▶ _INSTRUCTIONS FOR THE TASK_: Select every line in the listing that contains the word "como", and treat uppercase and lowercase as different.

━━━━━ EXCERPTED DATA ━━━━━

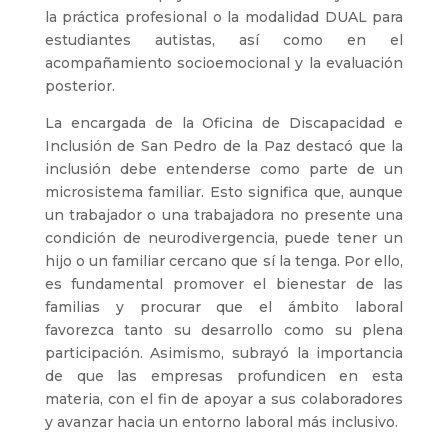
la práctica profesional o la modalidad DUAL para
estudiantes autistas, así como en el
acompañamiento socioemocional y la evaluación
posterior.
La encargada de la Oficina de Discapacidad e
Inclusión de San Pedro de la Paz destacó que la
inclusión debe entenderse como parte de un
microsistema familiar. Esto significa que, aunque
un trabajador o una trabajadora no presente una
condición de neurodivergencia, puede tener un
hijo o un familiar cercano que sí la tenga. Por ello,
es fundamental promover el bienestar de las
familias y procurar que el ámbito laboral
favorezca tanto su desarrollo como su plena
participación. Asimismo, subrayó la importancia
de que las empresas profundicen en esta
materia, con el fin de apoyar a sus colaboradores
y avanzar hacia un entorno laboral más inclusivo.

━━━━━

▶ _EXERCISE RESULT_:
estudiantes autistas, así como en el
inclusión debe entenderse como parte de un
favorezca tanto su desarrollo como su plena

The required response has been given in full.